Embora o assunto seja tema de seu livro seguinte, intitulado Njinga, History and Memory in the Angola, Europe and the African Diaspora , Linda Heywood aborda no final desta biografia a presença de Jinga na cultura afro-brasileira, em particular nas congadas, onde a rainha Jinga às vezes se contrapunha ao rei do Congo. Mas a associação entre Jinga e o Brasil também permeava, pejorativamente, círculos mais elitistas da vida cultural luso-brasileira. Abespinhado com as broncas internas da Academia das Belas Letras de Lisboa — presidida pelo poeta carioca Caldas Barbosa —, o poeta Bocage, nascido em Setúbal, redige em 1792 um soneto, que citei alhures, ofendendo a Academia e seu presidente. Fazendo referência ao fato de que Caldas Barbosa era mulato, filho de uma ex-escrava angolana, Bocage o insulta, chamando-o de “neto da rainha Jinga” e atribuindo-lhe ascendência simiesca com o “animal sem rabo”:

Preside o neto da rainha Jinga

À corja vil, aduladora, insana

[...]

Lembrou-se no Brasil bruxa insolente

De armar ao pobre mundo estranha peta

Procura um mono, que infernal careta

Lhe faz de longe, e lhe arreganha o dente

[...]

Conserva-lhe as feições na face preta;

Corta-lhe a cauda, veste-o de roupeta

E os guinchos lhe converte em voz de gente.
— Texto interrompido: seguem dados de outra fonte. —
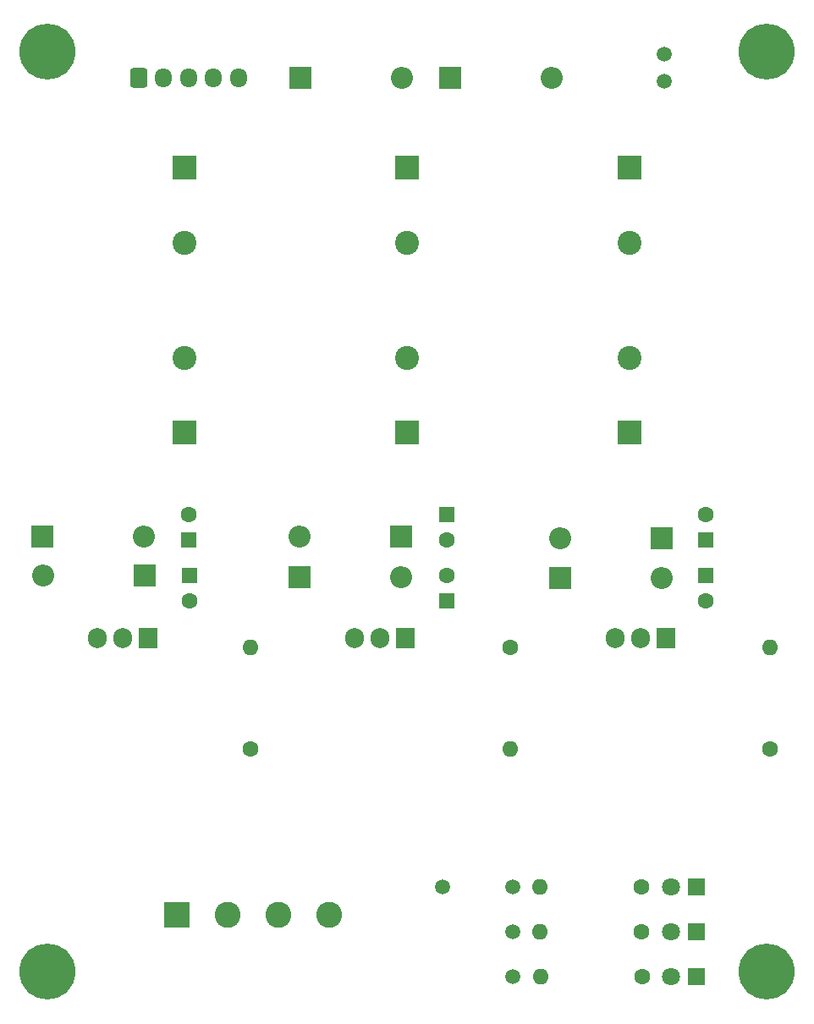
<source format=gbr>
%TF.GenerationSoftware,KiCad,Pcbnew,8.0.3*%
%TF.CreationDate,2024-07-21T22:57:56-04:00*%
%TF.ProjectId,mfos-wall-wart-eurorack-psu,6d666f73-2d77-4616-9c6c-2d776172742d,1.0.0*%
%TF.SameCoordinates,Original*%
%TF.FileFunction,Soldermask,Bot*%
%TF.FilePolarity,Negative*%
%FSLAX46Y46*%
G04 Gerber Fmt 4.6, Leading zero omitted, Abs format (unit mm)*
G04 Created by KiCad (PCBNEW 8.0.3) date 2024-07-21 22:57:56*
%MOMM*%
%LPD*%
G01*
G04 APERTURE LIST*
G04 Aperture macros list*
%AMRoundRect*
0 Rectangle with rounded corners*
0 $1 Rounding radius*
0 $2 $3 $4 $5 $6 $7 $8 $9 X,Y pos of 4 corners*
0 Add a 4 corners polygon primitive as box body*
4,1,4,$2,$3,$4,$5,$6,$7,$8,$9,$2,$3,0*
0 Add four circle primitives for the rounded corners*
1,1,$1+$1,$2,$3*
1,1,$1+$1,$4,$5*
1,1,$1+$1,$6,$7*
1,1,$1+$1,$8,$9*
0 Add four rect primitives between the rounded corners*
20,1,$1+$1,$2,$3,$4,$5,0*
20,1,$1+$1,$4,$5,$6,$7,0*
20,1,$1+$1,$6,$7,$8,$9,0*
20,1,$1+$1,$8,$9,$2,$3,0*%
G04 Aperture macros list end*
%ADD10R,2.400000X2.400000*%
%ADD11C,2.400000*%
%ADD12C,1.600000*%
%ADD13O,1.600000X1.600000*%
%ADD14R,2.200000X2.200000*%
%ADD15O,2.200000X2.200000*%
%ADD16R,1.600000X1.600000*%
%ADD17R,1.800000X1.800000*%
%ADD18C,1.800000*%
%ADD19R,1.905000X2.000000*%
%ADD20O,1.905000X2.000000*%
%ADD21R,2.600000X2.600000*%
%ADD22C,2.600000*%
%ADD23C,5.600000*%
%ADD24RoundRect,0.250000X-0.600000X-0.725000X0.600000X-0.725000X0.600000X0.725000X-0.600000X0.725000X0*%
%ADD25O,1.700000X1.950000*%
%ADD26C,1.500000*%
G04 APERTURE END LIST*
D10*
%TO.C,C4*%
X143957600Y-64152000D03*
D11*
X143957600Y-71652000D03*
%TD*%
D12*
%TO.C,R1*%
X180250000Y-122252000D03*
D13*
X180250000Y-112092000D03*
%TD*%
D14*
%TO.C,D8*%
X117710000Y-104952000D03*
D15*
X107550000Y-104952000D03*
%TD*%
D16*
%TO.C,C9*%
X147890000Y-98849400D03*
D12*
X147890000Y-101349400D03*
%TD*%
D14*
%TO.C,D5*%
X143370000Y-101054500D03*
D15*
X133210000Y-101054500D03*
%TD*%
D17*
%TO.C,D9*%
X172932700Y-145052000D03*
D18*
X170392700Y-145052000D03*
%TD*%
D10*
%TO.C,C3*%
X143957600Y-90629800D03*
D11*
X143957600Y-83129800D03*
%TD*%
D12*
%TO.C,R6*%
X167487700Y-145052000D03*
D13*
X157327700Y-145052000D03*
%TD*%
D19*
%TO.C,U1*%
X169814300Y-111177800D03*
D20*
X167274300Y-111177800D03*
X164734300Y-111177800D03*
%TD*%
D21*
%TO.C,J2*%
X120897600Y-138852000D03*
D22*
X125977600Y-138852000D03*
X131057600Y-138852000D03*
X136137600Y-138852000D03*
%TD*%
D10*
%TO.C,C2*%
X166207600Y-64152000D03*
D11*
X166207600Y-71652000D03*
%TD*%
D10*
%TO.C,C5*%
X166207600Y-90629800D03*
D11*
X166207600Y-83129800D03*
%TD*%
D14*
%TO.C,D4*%
X159260000Y-105152000D03*
D15*
X169420000Y-105152000D03*
%TD*%
D17*
%TO.C,D10*%
X172932700Y-140552000D03*
D18*
X170392700Y-140552000D03*
%TD*%
D16*
%TO.C,C7*%
X173840000Y-101357100D03*
D12*
X173840000Y-98857100D03*
%TD*%
%TO.C,R2*%
X154250000Y-112092000D03*
D13*
X154250000Y-122252000D03*
%TD*%
D23*
%TO.C,M2*%
X179957600Y-52552000D03*
%TD*%
D12*
%TO.C,R4*%
X167407700Y-136052000D03*
D13*
X157247700Y-136052000D03*
%TD*%
D16*
%TO.C,C12*%
X122190000Y-104946900D03*
D12*
X122190000Y-107446900D03*
%TD*%
D16*
%TO.C,C11*%
X122090000Y-101357100D03*
D12*
X122090000Y-98857100D03*
%TD*%
D16*
%TO.C,C8*%
X173840000Y-104946900D03*
D12*
X173840000Y-107446900D03*
%TD*%
D23*
%TO.C,M1*%
X107957600Y-52552000D03*
%TD*%
D24*
%TO.C,J1*%
X117087600Y-55157900D03*
D25*
X119587600Y-55157900D03*
X122087600Y-55157900D03*
X124587600Y-55157900D03*
X127087600Y-55157900D03*
%TD*%
D26*
%TO.C,TP6*%
X147532700Y-136052000D03*
%TD*%
D17*
%TO.C,D11*%
X172932700Y-136052000D03*
D18*
X170392700Y-136052000D03*
%TD*%
D23*
%TO.C,M4*%
X107957600Y-144552000D03*
%TD*%
D12*
%TO.C,R5*%
X167407700Y-140552000D03*
D13*
X157247700Y-140552000D03*
%TD*%
D26*
%TO.C,TP1*%
X169657600Y-52752000D03*
%TD*%
D14*
%TO.C,D7*%
X107410000Y-101052000D03*
D15*
X117570000Y-101052000D03*
%TD*%
D14*
%TO.C,D1*%
X148250000Y-55152000D03*
D15*
X158410000Y-55152000D03*
%TD*%
D10*
%TO.C,C6*%
X121707600Y-64152000D03*
D11*
X121707600Y-71652000D03*
%TD*%
D14*
%TO.C,D3*%
X169420000Y-101152000D03*
D15*
X159260000Y-101152000D03*
%TD*%
D19*
%TO.C,U3*%
X118040000Y-111177800D03*
D20*
X115500000Y-111177800D03*
X112960000Y-111177800D03*
%TD*%
D14*
%TO.C,D6*%
X133210000Y-105054500D03*
D15*
X143370000Y-105054500D03*
%TD*%
D14*
%TO.C,D2*%
X133250000Y-55152000D03*
D15*
X143410000Y-55152000D03*
%TD*%
D23*
%TO.C,M3*%
X179957600Y-144552000D03*
%TD*%
D26*
%TO.C,TP5*%
X154487700Y-145052000D03*
%TD*%
D10*
%TO.C,C1*%
X121707600Y-90629800D03*
D11*
X121707600Y-83129800D03*
%TD*%
D19*
%TO.C,U2*%
X143790000Y-111177800D03*
D20*
X141250000Y-111177800D03*
X138710000Y-111177800D03*
%TD*%
D26*
%TO.C,TP3*%
X154487700Y-136052000D03*
%TD*%
D16*
%TO.C,C10*%
X147890000Y-107454500D03*
D12*
X147890000Y-104954500D03*
%TD*%
%TO.C,R3*%
X128250000Y-122252000D03*
D13*
X128250000Y-112092000D03*
%TD*%
D26*
%TO.C,TP2*%
X169657600Y-55452000D03*
%TD*%
%TO.C,TP4*%
X154487700Y-140552000D03*
%TD*%
M02*

</source>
Deixa-lhe os calos, deixa-lhe a catinga;

Eis entre os Lusos o animal sem rabo

Prole se aclama da rainha Jinga.

A polissemia e a homonímia da palavra “Jinga” também ajudaram a propagar relatos e lendas sobre a valentia e a quase imortalidade da rainha de Matamba. Depois da morte de Kambu, seu marido Jinga a Mona toma o poder. Na sequência, houve um rei Jinga (Francisco Ngola Kanini) no reino conjunto do Dongo e Matamba, e uma rainha, sua irmã e sucessora, Veronica Guterres, que ganhou o título de rainha Jinga no seu longo reinado (1681-1721). Na época de sua subida ao trono, Matamba, na região de Malanje, já era chamado de território jinga. Há também ali um dialeto do quimbundo denominado língua jinga. Assim, quando o capitão do navio negreiro Santo Antônio e Almas , saído da Bahia em 1682, registrou o transporte de 74 soldados e quinze cavalos até Luanda para socorrer as tropas portuguesas engajadas na “guerra da Jinga”, havia gente no recôncavo e alhures convencida de que se tratava da mesma Jinga combatida pelos companheiros de armas de Paulo Pereira embarcados na mesma Bahia em 1645. Por vezes governado por rainhas, Matamba conheceu outras soberanas denominadas Jinga, tais como a rainha Ana II Guterres da Silva, no trono entre 1742 e 1756, e a rainha Ana III Guterres (morta em 1767).

“De fins do primeiro quartel do século XVII até cerca da primeira década do século XIX foi a nação dos ambundos quase exclusivamente governada por um escasso número de mulheres a quem os portugueses usualmente chamavam rainha Jinga”, resume o historiador angolano Fernando Campos. Desse modo, houve em Angola várias “guerras da Jinga que causaram espanto e curiosidade no Brasil e em Portugal”.

Romances históricos recentes de dois conhecidos autores angolanos, A gloriosa família (1997), de Pepetela, e, sobretudo, A rainha Ginga, de José Eduardo Agualusa (2015), ajudaram a recentrar a narrativa sobre a rainha Jinga no cenário seiscentista, na vida da neta de Ngola Kasenda, morta em 1663, biografada por Cavazzi, cujo nome oficial, inscrito nas suas estátuas monumentais na praça Kinaxixe, em Luanda, ou no centro de Malanje, sua terra, é Mwene Njinga Mbandi, ou seja, Chefe Njinga Mbandi.

Mas nas congadas e na memória afro-brasileira Njinga Mbandi mistura-se a outras rainhas Jinga sempre jovens, sempre vivas. Como escreve Câmara Cascudo, a rainha de Matamba “sem jamais saber da existência do Brasil, continua na memória brasileira, íntegra, feroz, na autenticidade do tipo voluntarioso, decisivo, legítimo... Jinga vive”.